Kids Summer Guide Lg

This is a time of testing for all of us

by | Aug 13, 2020 | Opinion

A few weeks ago, The New York Times ran an article noting that with the U.S. preoccupied by the coronavirus pandemic, Black Lives Matter protests, and massive unemployment, “its competitors are moving to fill the vacuum, and quickly.”

Russia, China, North Korea, Iran. All are testing how far they can go, seeking to exploit our weaknesses and fill the vacuum they perceive in world leadership. Our allies, meanwhile, are expressing dismay at the U.S.’s inability to come to grips with the pandemic – symbolized most acutely by the prospect that Americans will be barred from traveling to a partially reopened Europe this summer – and at our withdrawal from world organizations, treaties, and involvement in places where we have traditionally been central to keeping the peace.

There are good reasons we have turned inward.

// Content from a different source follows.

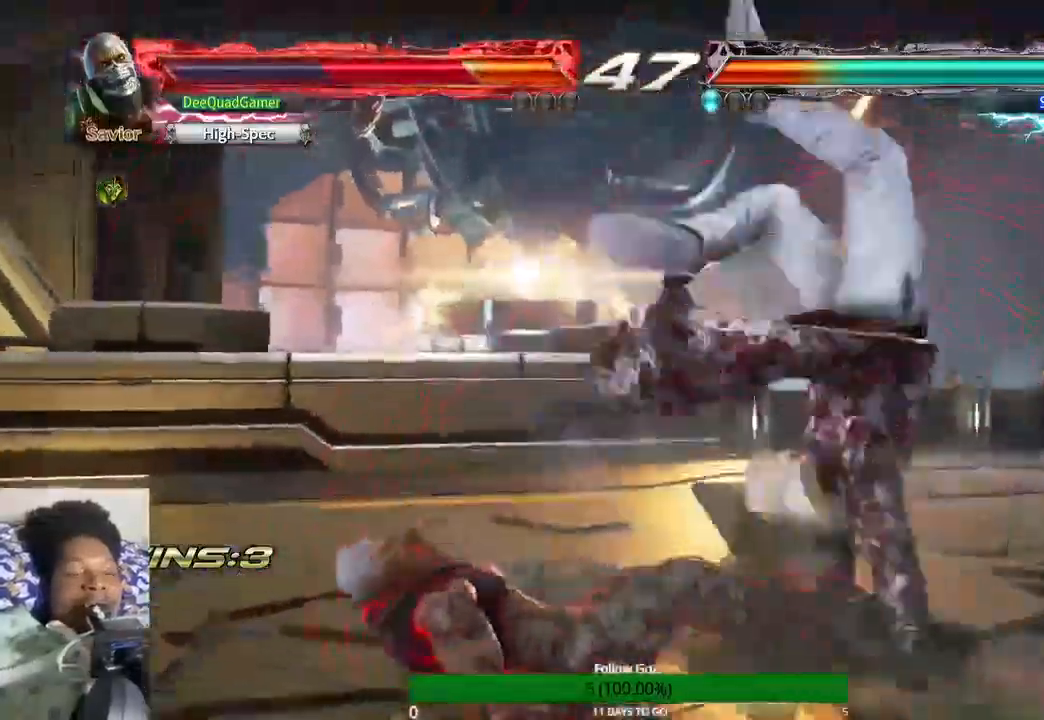
Gameplay with a controller (PlayStation layout); each line is a JSON object with the inputs held at the frame after it. "events" lists button and stick changes between this image and that frame as [ms after this image, input, new state], when the widget could be followed in between. Not read: L3 R3.
{"buttons": [], "left_stick": "left", "right_stick": "center", "events": [[200, "left_stick", "left"]]}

As a nation, we have botched the response to the coronavirus, as its recent sharp upward trajectory illustrates. We are still feeling our way through the economic impact, with every likelihood that millions of people will be struggling for a long time. And, of course, street protests, concern about policing, and turmoil over the nation’s racial practices are occupying many people’s attention.

Any one of these things would have been enough to try us as a country; all together make this a desperately difficult time. We’ve been through times like this in the past, and no doubt will again in the future, but at this moment, our mettle is being tested as it rarely has been. The country won’t be out of control if each of us steps up to the challenges we see in our own neighborhoods and our nation.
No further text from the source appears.